** Task objective **
Every entry is to be returned exactly as it stands; the pictures are to be dropped.

(Records provided)

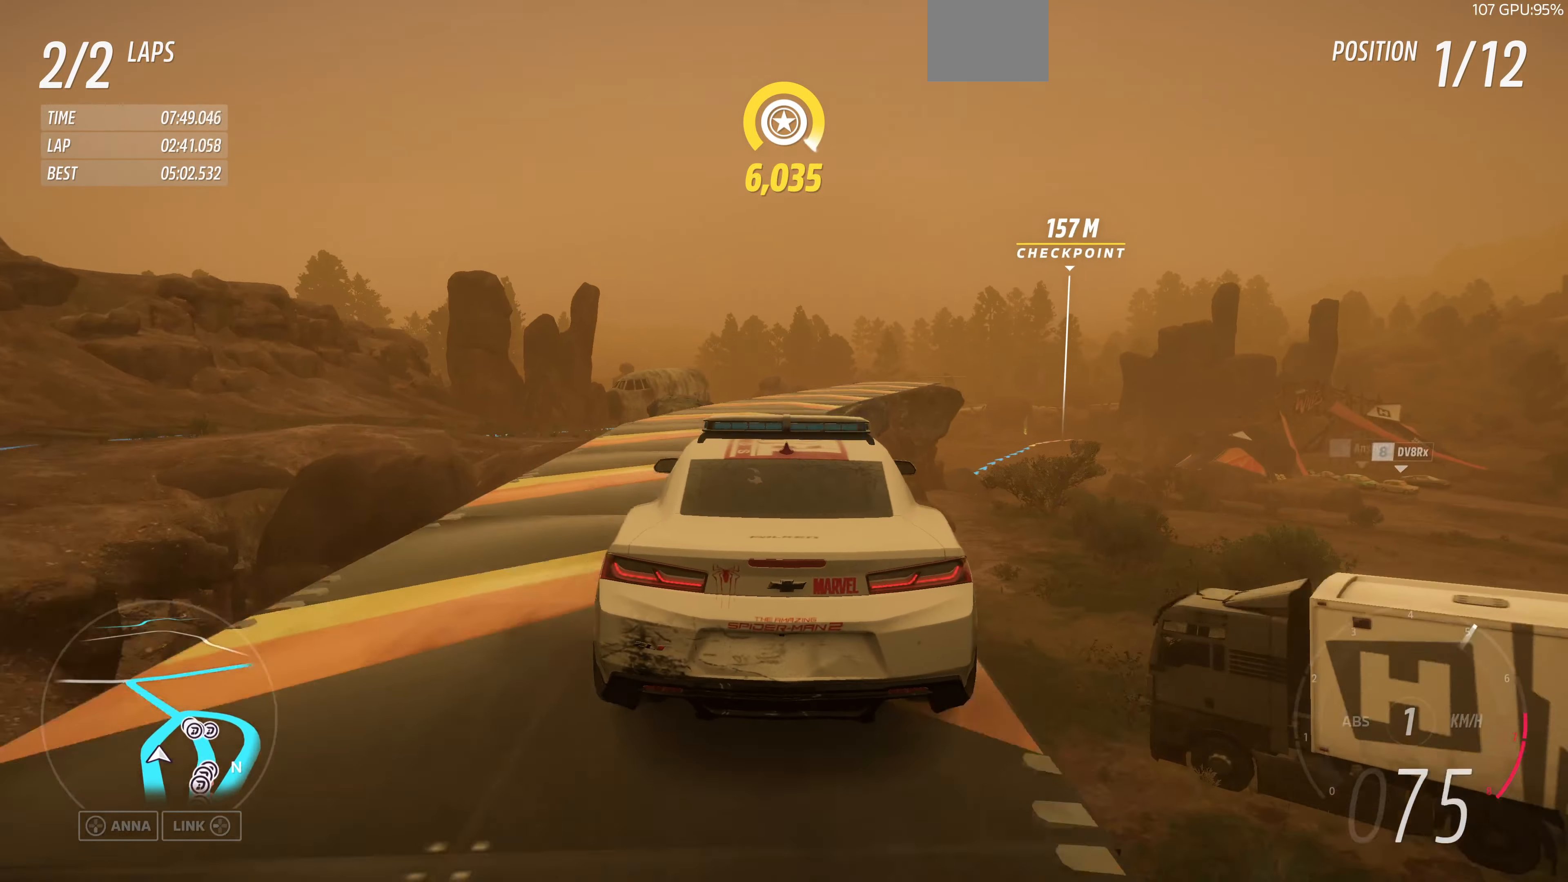
{"buttons": ["R2"], "left_stick": "right", "right_stick": "center", "events": [[66, "left_stick", "center"], [266, "left_stick", "right"], [400, "R2", "down"]]}
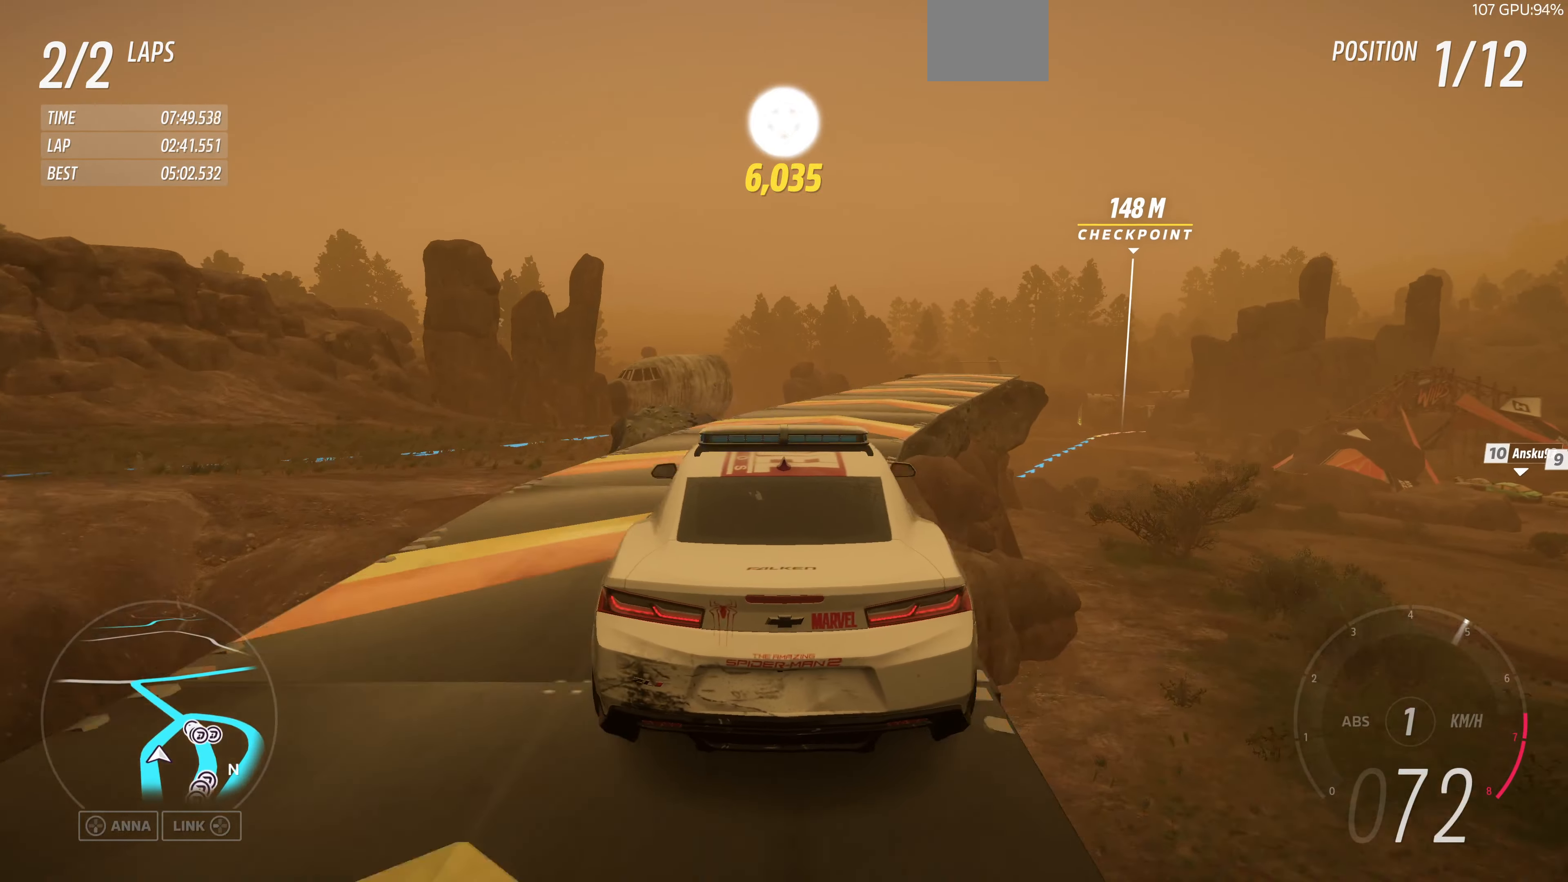
{"buttons": ["R2"], "left_stick": "center", "right_stick": "center", "events": [[233, "left_stick", "center"]]}
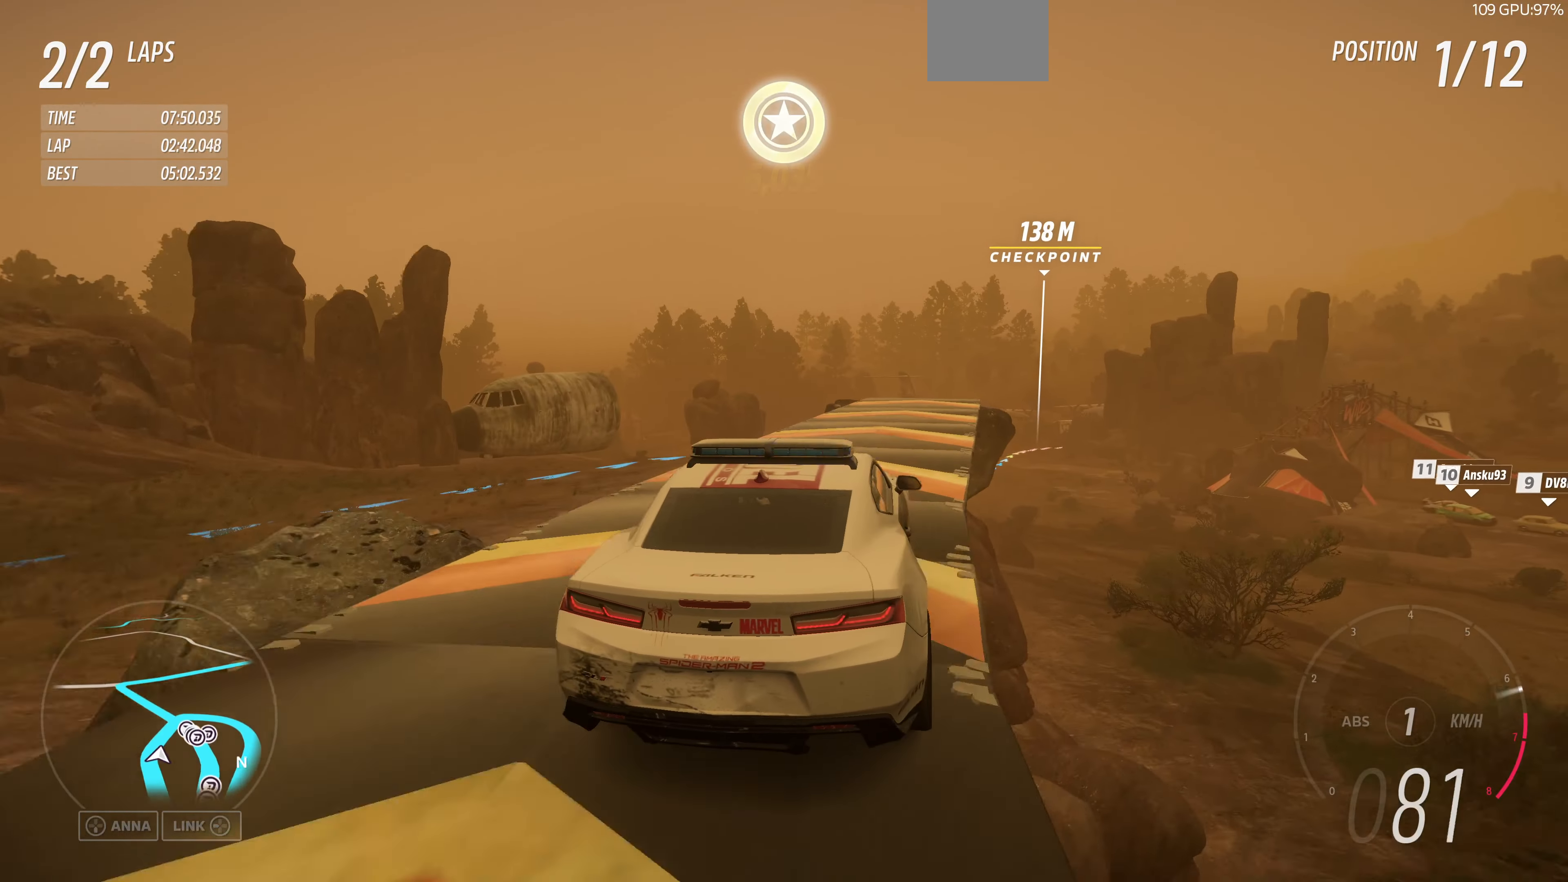
{"buttons": ["R2"], "left_stick": "up", "right_stick": "up", "events": [[33, "left_stick", "up"], [100, "left_stick", "up-left"], [300, "left_stick", "up-right"], [300, "right_stick", "up"], [433, "left_stick", "up"]]}
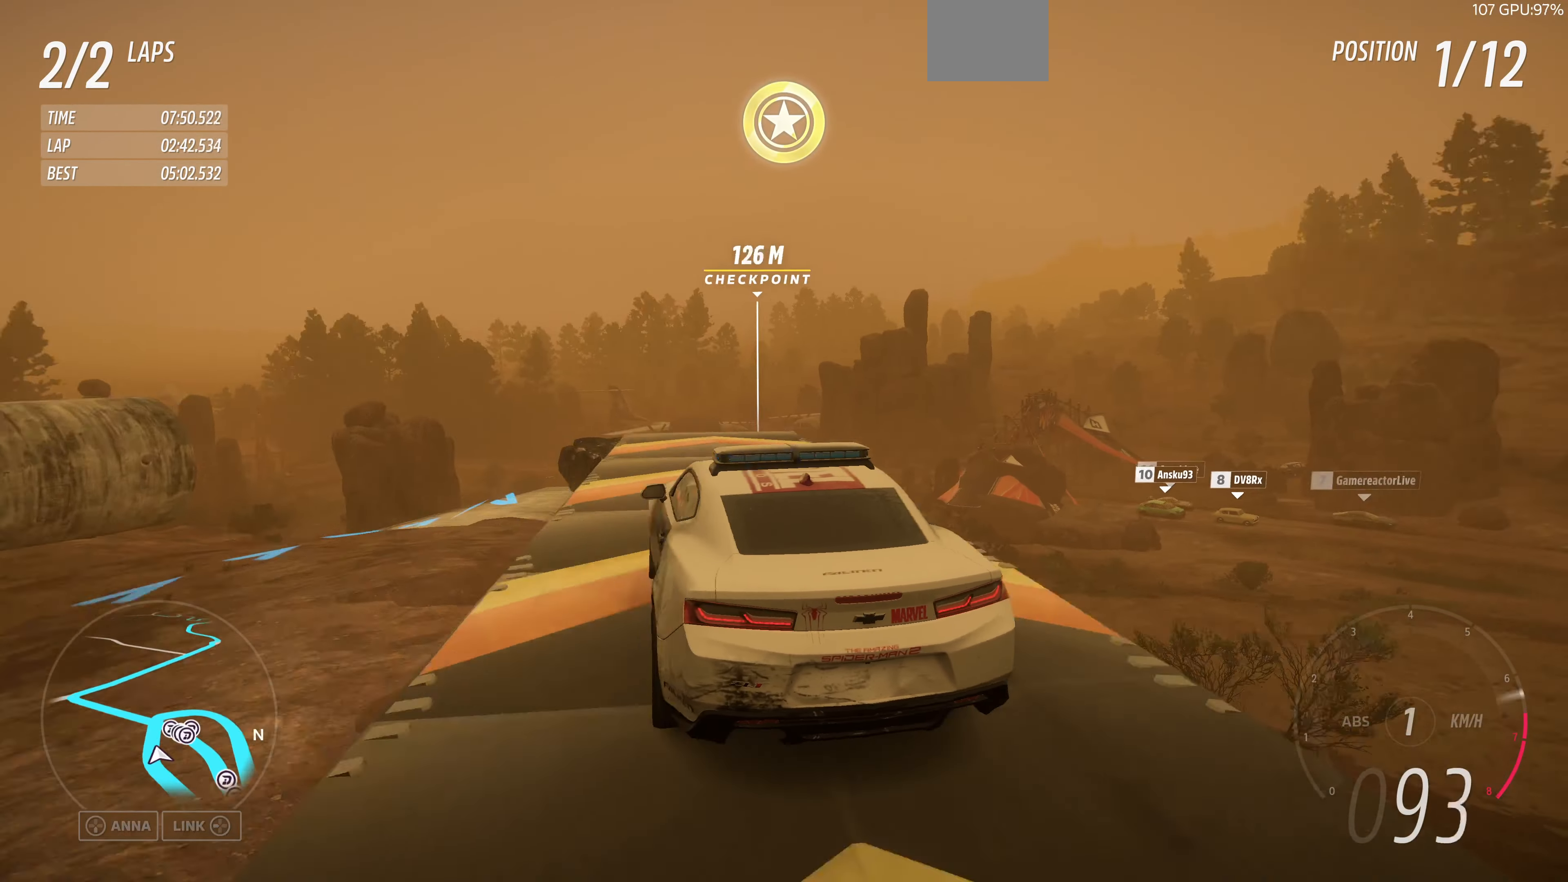
{"buttons": ["R2"], "left_stick": "up-right", "right_stick": "up", "events": [[166, "left_stick", "center"], [400, "left_stick", "up-right"]]}
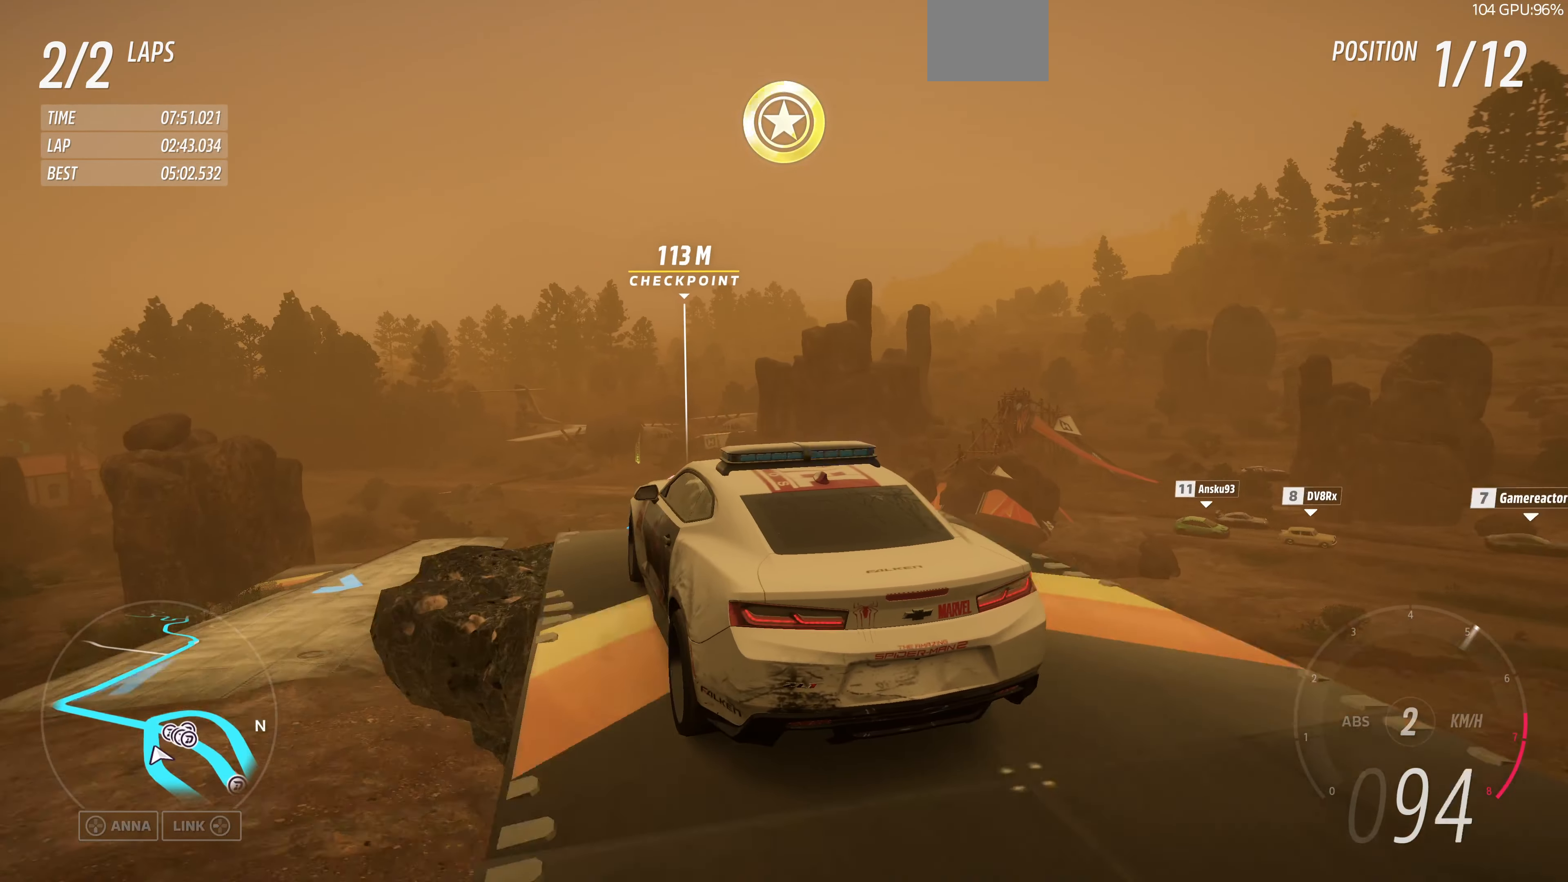
{"buttons": [], "left_stick": "center", "right_stick": "center", "events": [[66, "left_stick", "center"], [233, "right_stick", "center"], [266, "R2", "up"]]}
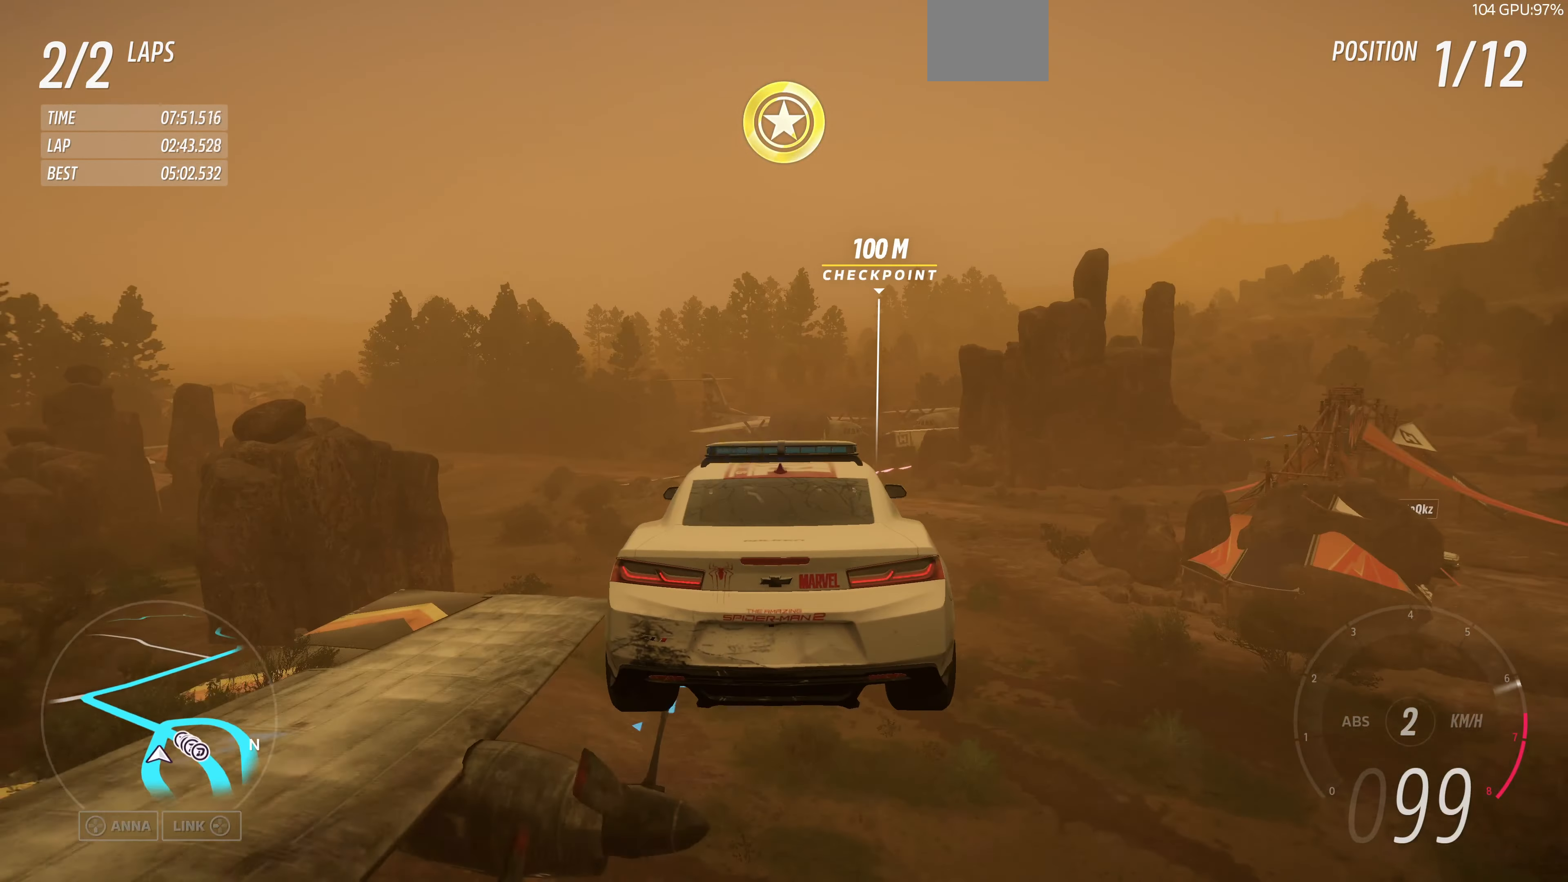
{"buttons": [], "left_stick": "center", "right_stick": "center", "events": []}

(End Records provided)

** Task solution **
{"buttons": ["R2"], "left_stick": "right", "right_stick": "center", "events": [[66, "left_stick", "center"], [266, "left_stick", "right"], [400, "R2", "down"]]}
{"buttons": ["R2"], "left_stick": "center", "right_stick": "center", "events": [[233, "left_stick", "center"]]}
{"buttons": ["R2"], "left_stick": "up", "right_stick": "up", "events": [[33, "left_stick", "up"], [100, "left_stick", "up-left"], [300, "left_stick", "up-right"], [300, "right_stick", "up"], [433, "left_stick", "up"]]}
{"buttons": ["R2"], "left_stick": "up-right", "right_stick": "up", "events": [[166, "left_stick", "center"], [400, "left_stick", "up-right"]]}
{"buttons": [], "left_stick": "center", "right_stick": "center", "events": [[66, "left_stick", "center"], [233, "right_stick", "center"], [266, "R2", "up"]]}
{"buttons": [], "left_stick": "center", "right_stick": "center", "events": []}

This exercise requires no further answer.